When you get past the anacronyms, the medical speak, the White Papers and the seemingly endless array of strategies the news coming out of Sheffield Olympic Legacy Park is simply staggering.
For the uninitiated the Park is on the site of the old Don Valley Stadium in Attercliffe. Already there is a school, a University Technical College and brand-new 3G community sports pitch – a returning home for Sheffield Eagles. A venue for DBL Sharks Sheffield is also in the final stages of planning.
These all back on to the English Institute of Sport Sheffield and iceSheffield to create the boundaries of the Park.
But it is what comes next which is most exciting. Two pioneering projects: The Orthopaedic and Rehabilitation Research and Innovation Centre (ORRIC); and The Centre of Child Health and Technology (CCHT) are a step closer to being realised after Chancellor Philip Hammond’s announced in the Autumn Budget that the government is allocating a further £2.3bn to investment in research development.
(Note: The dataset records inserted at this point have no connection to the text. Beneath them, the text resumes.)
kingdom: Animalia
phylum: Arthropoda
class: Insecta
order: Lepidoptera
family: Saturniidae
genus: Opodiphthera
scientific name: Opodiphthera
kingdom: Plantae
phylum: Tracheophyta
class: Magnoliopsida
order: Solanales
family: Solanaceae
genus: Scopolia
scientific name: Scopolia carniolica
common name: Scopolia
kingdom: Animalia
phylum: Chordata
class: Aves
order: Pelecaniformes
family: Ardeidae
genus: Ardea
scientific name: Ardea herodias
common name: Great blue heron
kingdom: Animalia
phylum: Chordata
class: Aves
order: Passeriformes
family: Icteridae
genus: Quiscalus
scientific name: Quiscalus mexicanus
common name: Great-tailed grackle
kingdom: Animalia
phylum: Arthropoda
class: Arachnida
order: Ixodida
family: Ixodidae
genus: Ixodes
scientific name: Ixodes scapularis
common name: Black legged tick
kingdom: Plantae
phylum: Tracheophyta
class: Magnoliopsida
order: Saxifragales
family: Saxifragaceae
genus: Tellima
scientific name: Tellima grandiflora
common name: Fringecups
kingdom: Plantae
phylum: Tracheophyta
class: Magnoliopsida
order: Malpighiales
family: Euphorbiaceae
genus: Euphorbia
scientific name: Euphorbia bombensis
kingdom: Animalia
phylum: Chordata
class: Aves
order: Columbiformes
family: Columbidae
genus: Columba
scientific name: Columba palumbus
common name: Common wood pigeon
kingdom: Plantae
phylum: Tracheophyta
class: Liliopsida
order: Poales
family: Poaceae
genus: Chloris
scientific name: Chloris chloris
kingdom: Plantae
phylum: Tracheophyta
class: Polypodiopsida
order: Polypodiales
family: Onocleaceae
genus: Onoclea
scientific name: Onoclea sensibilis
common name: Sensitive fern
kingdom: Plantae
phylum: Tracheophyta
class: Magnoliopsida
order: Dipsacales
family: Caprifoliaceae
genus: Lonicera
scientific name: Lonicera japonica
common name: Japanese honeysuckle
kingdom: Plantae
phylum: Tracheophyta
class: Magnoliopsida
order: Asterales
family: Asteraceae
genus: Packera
The centres will be led by Sheffield Children’s NHS Foundation Trust and Sheffield Teaching Hospitals NHS Foundation Trust and will put the city right at the heart of positioning the UK as a world-leader in health technology.
This is big stuff. For example the CCHT will bring together the NHS, private sector and academia to develop cutting-edge health technology to improve the treatment and management of long-term conditions such as asthma, diabetes, epilepsy and neurodisability that affect millions of children.
The ORRIC will promote similar collaborative research to address some of the most common yet debilitating musculoskeletal injuries and conditions such as those affecting the spine, hips, knees, ankles, shoulders and elbows.
As I said, lots of big words, lots of capital letters and lots of stuff going on behind the scenes with government proposals and announcements.
When it boils down to it, though, it is Sheffield doing what it does best. Where once steel workers at Brown Bayley made Sheffield stainless steel famous and Jessica Ennis-Hill trained to bring home gold from London 2012 the site will still be world-leading. And that is something to celebrate.